# Ipallage



## Breddy

Sono un pensionato, autodidatta, scrivo haiku.
Relativamente a questa composizione

spighe mature
con il capo recline - (il trattino sta a significare una pausa cui segue un ribaltamento semantico in continuità o in contrapposizione)
dopo la pioggia

l'autrice è stata invitata dall'amministratrice della pagina a correggere (ritenendolo un errore di battitura o grammaticale - più probabile quest'ultima ipotesi)  "recline" in "reclino"
Sono intervenuto nella discussione sostenendo che il testo poetico non abbisognava di alcuna modifica in quante "recline" riferito a spighe poteva intendersi come una ipallage.
Questo mio intervento ha scatenato l'ira delle amministratrici che mi hanno letteralmente aggredito sostenendo di aver detto una sciocchezza.
Potrei avere un  parere al riguardo.
Ringrazio chiunque voglia prestare attenzione al mio quesito
Grazie


----------



## chipulukusu

In un contesto poetico non vedo alcun problema nel testo che hai citato (pur non avendo idea di cosa sia una ipallage  ).
Se devo dire la mia ho il sospetto che l'amministratrice sia stata colta da delirio di onnipotenza (ovvero: "quando il potere dà alla testa"  )
E' un parere da lettore e non da esperto, comunque .


----------



## Anja.Ann

Ciao, Breddy 

Personalmente, mi perdonerai, credo che "recline" non vada bene perché è riferibile solo "al capo" (c_on il capo r_eclino).

Diverso sarebbe:

Spighe mature, 
recline, con il capo
sotto la pioggia.


----------



## chipulukusu

Ciao Anja 

Perché dici che recline non può riferirsi anche alle spighe?


----------



## Anja.Ann

Ciao, Chipu 

Perché se fosse riferito a "spighe" il seguente "con il capo" rimarrebbe senza alcun significato:  
Prova a leggere solo le parole in grassetto:

*Spighe mature,  
*con il capo *recline *(le spighe)
*dopo la pioggia*

*Spighe mature
con il capo reclino- *(il capo)
*dopo la pioggia*


----------



## chipulukusu

Però se la vedi da un punto di vista poetico, quindi con una certa libertà nell'ordine delle parole, _con il capo_ può essere semplicemente una specificazione del modo in cui le spighe sono recline:

spighe mature,
recline (le spighe) con il capo (in che modo recline?)
dopo la pioggia.

Probabilmente è una cosa diversa, ma mi ricorda la costruzione dell'accusativo di relazione dell'antico greco e latino, che veniva usata proprio con le parti del corpo (immaginando che le spighe abbiano un corpo)

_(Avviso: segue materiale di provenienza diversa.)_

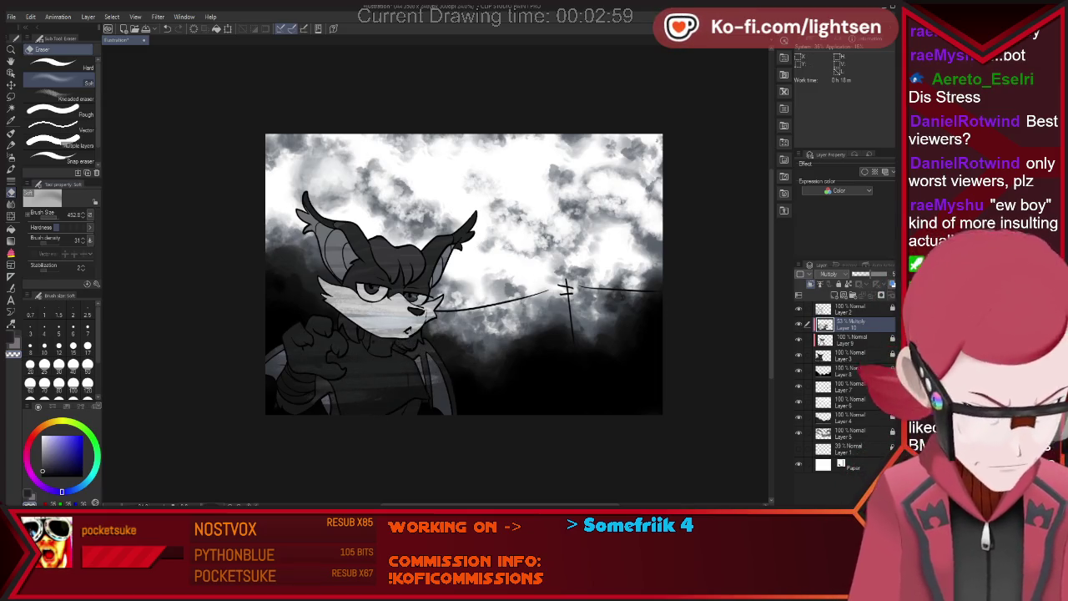
pyautogui.press('p')
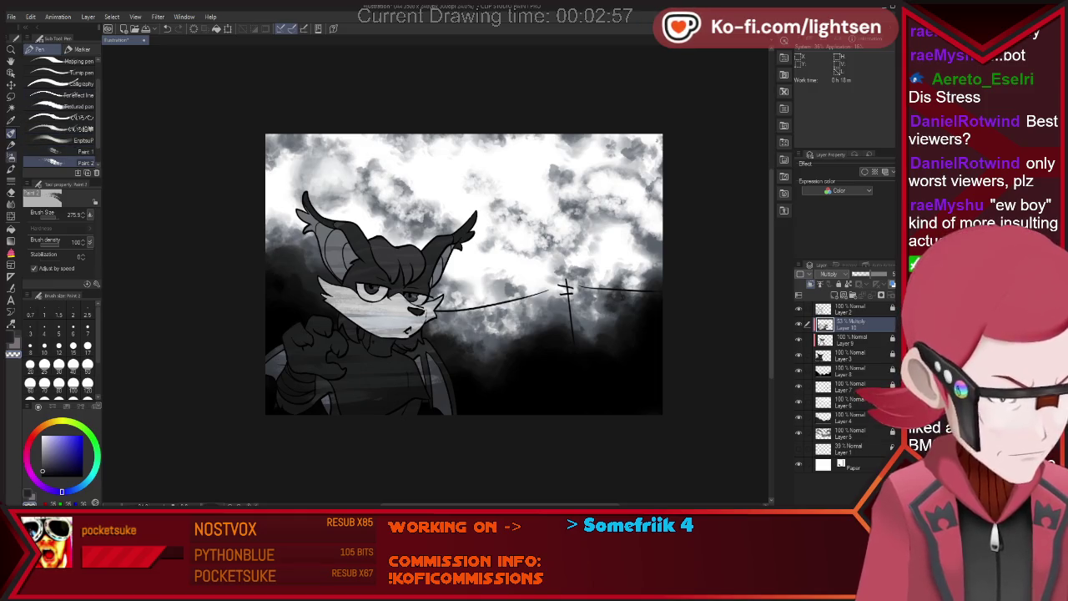
pyautogui.press('b')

Ti ricordi anche Manzoni? "Sparsa (riferito a... Antigone, spero di non dire cavolate ) le trecce morbide sull'affannoso petto...

E' Antigone che è sparsa e la parte del corpo con cui è sparsa sono le trecce.

Mi sembra una costruzione molto simile anche se usare l'accusativo nell'italiano di oggi sarebbe quanto meno azzardato anche per una poesia...


----------



## Anja.Ann

Chipu 

Perdonami, temo di non essere in grado di spiegarmi chiaramente. L'haiku originale ha un trattino dopo "recline" e quel trattino ha una funzione ben precisa: quella di cambiare la situazione, per così dire, di introdurre un cambiamento di significato. 

Prova a leggerla così:

Spighe mature con il capo reclinate. (Dopo la pioggia)
Spighe mature con il capo reclinato. (Dopo la pioggia)

EDIT
Molto difficile da spiegare! Comunque è una sensazione mia. Se ipallage o anallage, sinceramente, non saprei.


----------



## chipulukusu

Oops, dici che il problema qui è la mia ignoranza su cosa sia un haiku ?
Se è cosi scusa, probabilmente tirare in ballo il greco e il latino è completamente fuori luogo


----------



## Anja.Ann

No, Chipu! Che dici!!! Assolutamente no! 
Volevo solo dire che, secondo la mia personale sensazione, "recline" non va così bene proprio per come è costruito l'haiku.


----------



## chipulukusu

Anja.Ann said:


> No, Chipu! Che dici!!! Assolutamente no!
> Volevo solo dire che, secondo la mia personale sensazione, "recline" non va così bene proprio per come è costruito l'haiku.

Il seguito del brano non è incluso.